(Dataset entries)
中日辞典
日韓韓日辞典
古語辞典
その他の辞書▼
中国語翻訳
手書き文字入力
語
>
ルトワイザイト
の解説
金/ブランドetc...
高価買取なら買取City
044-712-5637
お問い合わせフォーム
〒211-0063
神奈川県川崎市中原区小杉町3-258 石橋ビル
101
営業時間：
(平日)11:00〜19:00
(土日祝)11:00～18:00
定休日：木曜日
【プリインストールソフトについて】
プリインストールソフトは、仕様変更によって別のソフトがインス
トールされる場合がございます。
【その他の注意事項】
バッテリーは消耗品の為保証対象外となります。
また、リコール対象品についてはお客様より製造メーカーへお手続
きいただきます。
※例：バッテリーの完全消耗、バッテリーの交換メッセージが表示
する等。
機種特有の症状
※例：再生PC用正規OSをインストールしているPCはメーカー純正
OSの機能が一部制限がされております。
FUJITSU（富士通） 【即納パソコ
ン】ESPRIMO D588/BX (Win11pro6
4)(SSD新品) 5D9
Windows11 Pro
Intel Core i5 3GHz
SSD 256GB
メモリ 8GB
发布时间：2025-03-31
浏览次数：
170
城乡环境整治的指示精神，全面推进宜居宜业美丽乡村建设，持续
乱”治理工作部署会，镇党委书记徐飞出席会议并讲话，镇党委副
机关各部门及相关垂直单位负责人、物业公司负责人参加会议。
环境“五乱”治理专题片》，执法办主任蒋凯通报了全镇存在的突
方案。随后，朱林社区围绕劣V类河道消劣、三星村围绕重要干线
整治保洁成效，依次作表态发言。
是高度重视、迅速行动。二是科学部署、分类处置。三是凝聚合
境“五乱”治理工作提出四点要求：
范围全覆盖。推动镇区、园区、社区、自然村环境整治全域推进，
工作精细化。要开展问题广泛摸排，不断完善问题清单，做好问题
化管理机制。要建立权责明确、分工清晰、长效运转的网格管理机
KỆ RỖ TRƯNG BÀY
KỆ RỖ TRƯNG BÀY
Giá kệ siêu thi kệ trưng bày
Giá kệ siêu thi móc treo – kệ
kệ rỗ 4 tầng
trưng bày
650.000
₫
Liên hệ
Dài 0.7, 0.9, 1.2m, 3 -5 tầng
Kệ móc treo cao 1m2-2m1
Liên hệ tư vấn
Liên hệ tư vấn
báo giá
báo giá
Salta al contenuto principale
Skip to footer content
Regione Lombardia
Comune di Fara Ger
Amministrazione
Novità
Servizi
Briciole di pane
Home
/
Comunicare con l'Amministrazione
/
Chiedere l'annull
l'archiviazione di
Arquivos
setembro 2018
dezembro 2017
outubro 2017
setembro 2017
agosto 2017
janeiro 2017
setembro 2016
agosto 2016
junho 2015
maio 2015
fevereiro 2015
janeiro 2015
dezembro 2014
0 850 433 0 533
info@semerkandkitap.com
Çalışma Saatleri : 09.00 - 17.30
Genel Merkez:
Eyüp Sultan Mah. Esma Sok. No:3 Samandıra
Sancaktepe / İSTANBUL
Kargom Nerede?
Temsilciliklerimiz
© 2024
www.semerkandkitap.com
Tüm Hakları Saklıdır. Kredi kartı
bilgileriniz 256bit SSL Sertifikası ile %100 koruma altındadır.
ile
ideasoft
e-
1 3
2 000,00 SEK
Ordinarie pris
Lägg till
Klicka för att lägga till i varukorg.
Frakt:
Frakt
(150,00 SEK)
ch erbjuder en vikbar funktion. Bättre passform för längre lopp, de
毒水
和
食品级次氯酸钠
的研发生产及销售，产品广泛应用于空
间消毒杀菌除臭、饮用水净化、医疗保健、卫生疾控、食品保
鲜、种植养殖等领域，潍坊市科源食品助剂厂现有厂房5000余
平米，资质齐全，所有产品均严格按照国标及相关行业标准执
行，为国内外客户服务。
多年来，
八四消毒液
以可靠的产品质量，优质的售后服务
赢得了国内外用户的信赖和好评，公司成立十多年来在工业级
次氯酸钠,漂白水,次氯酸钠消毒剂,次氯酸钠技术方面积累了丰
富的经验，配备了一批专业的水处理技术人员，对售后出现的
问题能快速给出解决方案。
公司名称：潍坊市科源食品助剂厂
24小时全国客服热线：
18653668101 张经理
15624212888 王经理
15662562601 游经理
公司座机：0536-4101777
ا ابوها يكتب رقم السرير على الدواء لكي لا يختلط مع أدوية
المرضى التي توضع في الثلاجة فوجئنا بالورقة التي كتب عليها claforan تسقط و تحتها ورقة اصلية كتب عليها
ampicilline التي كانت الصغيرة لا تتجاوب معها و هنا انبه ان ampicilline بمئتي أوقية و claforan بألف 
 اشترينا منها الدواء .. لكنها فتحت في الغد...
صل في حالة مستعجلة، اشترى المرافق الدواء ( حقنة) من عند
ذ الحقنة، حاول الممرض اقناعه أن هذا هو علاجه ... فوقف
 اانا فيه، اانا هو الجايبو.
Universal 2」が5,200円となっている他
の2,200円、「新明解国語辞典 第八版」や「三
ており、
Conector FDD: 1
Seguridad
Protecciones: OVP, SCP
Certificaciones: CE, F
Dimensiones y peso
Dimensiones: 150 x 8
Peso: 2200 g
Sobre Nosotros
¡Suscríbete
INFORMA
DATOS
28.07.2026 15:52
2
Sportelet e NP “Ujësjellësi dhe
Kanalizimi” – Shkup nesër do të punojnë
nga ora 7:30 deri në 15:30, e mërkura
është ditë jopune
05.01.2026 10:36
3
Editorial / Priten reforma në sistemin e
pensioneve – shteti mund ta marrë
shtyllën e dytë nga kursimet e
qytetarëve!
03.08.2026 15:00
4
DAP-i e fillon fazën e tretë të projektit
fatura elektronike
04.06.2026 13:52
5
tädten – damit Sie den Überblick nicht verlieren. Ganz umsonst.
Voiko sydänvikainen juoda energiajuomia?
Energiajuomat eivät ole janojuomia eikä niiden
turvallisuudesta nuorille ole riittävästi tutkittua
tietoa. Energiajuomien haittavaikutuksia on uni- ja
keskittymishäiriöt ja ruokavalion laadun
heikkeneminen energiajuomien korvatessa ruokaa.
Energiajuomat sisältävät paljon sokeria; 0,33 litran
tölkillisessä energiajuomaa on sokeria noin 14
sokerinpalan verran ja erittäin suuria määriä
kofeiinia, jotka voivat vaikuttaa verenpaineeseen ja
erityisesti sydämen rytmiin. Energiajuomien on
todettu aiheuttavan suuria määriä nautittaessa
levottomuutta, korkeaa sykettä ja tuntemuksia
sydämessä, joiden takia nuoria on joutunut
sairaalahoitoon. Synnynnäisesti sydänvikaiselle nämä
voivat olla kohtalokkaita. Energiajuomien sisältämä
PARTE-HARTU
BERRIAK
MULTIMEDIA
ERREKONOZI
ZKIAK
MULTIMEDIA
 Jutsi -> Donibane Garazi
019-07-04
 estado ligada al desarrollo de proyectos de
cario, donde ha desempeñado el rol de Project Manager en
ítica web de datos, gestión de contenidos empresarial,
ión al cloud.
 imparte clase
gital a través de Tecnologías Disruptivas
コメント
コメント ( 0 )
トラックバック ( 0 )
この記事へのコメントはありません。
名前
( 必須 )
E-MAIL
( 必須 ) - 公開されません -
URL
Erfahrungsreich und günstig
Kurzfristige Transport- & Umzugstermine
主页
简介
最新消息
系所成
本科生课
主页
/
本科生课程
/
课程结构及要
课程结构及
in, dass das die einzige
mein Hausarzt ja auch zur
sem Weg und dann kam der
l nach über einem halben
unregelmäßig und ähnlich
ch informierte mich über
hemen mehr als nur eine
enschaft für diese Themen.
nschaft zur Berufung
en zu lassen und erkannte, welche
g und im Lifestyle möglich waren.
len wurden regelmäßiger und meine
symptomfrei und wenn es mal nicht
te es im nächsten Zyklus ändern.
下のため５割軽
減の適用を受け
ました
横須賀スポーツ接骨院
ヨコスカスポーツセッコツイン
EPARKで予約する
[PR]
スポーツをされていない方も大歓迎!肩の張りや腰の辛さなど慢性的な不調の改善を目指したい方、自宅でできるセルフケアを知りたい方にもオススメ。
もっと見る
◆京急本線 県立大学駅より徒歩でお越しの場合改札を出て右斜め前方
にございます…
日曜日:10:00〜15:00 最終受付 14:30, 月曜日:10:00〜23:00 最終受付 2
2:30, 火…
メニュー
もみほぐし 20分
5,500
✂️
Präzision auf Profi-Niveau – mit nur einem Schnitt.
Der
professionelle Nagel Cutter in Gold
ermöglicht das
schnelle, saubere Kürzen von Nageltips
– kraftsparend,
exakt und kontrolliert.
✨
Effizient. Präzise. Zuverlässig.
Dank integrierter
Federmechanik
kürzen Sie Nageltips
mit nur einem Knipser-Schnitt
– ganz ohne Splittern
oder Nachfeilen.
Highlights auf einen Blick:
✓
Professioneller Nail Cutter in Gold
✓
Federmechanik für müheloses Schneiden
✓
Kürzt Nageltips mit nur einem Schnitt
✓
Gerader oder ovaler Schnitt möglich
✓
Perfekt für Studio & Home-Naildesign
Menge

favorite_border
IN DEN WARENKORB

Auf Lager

About this task: Return word for word the lines above from the line with "公司名称：潍坊市科源食品助剂厂" to the line with "المرضى التي توضع", including both and leaving out all others.

Exercise result:
公司名称：潍坊市科源食品助剂厂
24小时全国客服热线：
18653668101 张经理
15624212888 王经理
15662562601 游经理
公司座机：0536-4101777
ا ابوها يكتب رقم السرير على الدواء لكي لا يختلط مع أدوية
المرضى التي توضع في الثلاجة فوجئنا بالورقة التي كتب عليها claforan تسقط و تحتها ورقة اصلية كتب عليها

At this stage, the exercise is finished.